**Work instruction**
Using the listing below, work out how many lines carry the word "житла", and state nothing but that number.

+++

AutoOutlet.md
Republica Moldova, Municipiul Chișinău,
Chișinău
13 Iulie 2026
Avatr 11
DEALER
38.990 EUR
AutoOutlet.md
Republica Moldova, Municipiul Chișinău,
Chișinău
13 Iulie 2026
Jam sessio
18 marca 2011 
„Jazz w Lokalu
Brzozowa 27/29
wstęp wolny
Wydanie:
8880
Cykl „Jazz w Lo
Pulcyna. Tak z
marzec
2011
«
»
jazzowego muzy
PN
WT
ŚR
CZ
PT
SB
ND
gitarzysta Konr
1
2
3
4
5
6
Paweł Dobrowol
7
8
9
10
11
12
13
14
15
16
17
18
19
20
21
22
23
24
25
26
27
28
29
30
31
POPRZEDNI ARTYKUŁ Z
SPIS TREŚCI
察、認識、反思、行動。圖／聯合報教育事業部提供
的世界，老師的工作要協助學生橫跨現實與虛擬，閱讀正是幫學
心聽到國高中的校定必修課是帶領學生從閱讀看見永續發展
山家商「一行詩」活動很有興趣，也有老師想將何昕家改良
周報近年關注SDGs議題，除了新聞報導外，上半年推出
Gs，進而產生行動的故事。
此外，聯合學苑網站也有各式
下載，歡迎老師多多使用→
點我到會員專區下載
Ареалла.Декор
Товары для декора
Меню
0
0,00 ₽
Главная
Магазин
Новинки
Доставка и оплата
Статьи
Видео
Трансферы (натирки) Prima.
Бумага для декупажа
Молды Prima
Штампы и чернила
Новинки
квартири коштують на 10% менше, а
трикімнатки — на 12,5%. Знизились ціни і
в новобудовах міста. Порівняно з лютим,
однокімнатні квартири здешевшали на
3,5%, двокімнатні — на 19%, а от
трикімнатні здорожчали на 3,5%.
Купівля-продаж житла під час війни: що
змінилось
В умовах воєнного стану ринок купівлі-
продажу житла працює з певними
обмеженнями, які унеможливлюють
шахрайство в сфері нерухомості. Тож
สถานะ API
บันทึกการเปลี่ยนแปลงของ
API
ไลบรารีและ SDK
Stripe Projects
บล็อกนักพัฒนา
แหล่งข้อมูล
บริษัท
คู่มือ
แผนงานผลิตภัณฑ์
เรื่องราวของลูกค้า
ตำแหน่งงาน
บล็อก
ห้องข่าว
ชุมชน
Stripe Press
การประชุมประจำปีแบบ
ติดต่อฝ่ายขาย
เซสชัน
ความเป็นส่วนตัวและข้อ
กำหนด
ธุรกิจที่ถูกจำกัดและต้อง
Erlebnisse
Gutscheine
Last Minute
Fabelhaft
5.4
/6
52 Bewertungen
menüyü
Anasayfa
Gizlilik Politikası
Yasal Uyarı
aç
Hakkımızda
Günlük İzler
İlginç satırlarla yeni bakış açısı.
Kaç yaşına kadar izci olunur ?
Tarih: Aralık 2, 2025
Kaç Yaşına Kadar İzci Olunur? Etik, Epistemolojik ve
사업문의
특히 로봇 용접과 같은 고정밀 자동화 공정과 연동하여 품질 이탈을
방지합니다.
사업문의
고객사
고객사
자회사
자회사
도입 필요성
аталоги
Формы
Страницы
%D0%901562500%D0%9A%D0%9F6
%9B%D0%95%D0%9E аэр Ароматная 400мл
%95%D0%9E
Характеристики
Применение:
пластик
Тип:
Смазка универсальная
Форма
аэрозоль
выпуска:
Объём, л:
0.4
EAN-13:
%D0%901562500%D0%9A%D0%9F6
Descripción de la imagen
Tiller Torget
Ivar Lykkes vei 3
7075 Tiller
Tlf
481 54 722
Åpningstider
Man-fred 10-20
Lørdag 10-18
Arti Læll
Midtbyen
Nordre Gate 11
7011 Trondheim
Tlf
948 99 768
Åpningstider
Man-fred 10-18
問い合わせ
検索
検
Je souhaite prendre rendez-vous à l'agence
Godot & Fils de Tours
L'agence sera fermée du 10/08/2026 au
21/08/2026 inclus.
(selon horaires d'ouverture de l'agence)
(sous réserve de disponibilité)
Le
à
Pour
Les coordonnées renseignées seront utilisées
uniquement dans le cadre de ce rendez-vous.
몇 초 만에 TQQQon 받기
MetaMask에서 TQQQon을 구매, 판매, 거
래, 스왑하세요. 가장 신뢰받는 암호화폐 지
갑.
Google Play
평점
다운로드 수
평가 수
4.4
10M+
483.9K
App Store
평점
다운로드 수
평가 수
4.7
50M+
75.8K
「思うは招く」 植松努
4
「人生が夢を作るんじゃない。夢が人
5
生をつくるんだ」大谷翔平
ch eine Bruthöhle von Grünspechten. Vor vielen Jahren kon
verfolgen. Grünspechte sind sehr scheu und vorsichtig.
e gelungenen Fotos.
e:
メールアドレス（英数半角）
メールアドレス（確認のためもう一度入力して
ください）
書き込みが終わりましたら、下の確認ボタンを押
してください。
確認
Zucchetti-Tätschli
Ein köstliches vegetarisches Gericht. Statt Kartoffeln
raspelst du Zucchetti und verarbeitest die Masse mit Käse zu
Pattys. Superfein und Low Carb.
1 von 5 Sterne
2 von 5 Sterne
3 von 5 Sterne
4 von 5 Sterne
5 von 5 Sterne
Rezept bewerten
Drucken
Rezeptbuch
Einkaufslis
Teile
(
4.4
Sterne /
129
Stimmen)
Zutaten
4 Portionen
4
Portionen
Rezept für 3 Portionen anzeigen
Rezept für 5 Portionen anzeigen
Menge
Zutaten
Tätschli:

+++

**Solution to this problem**
2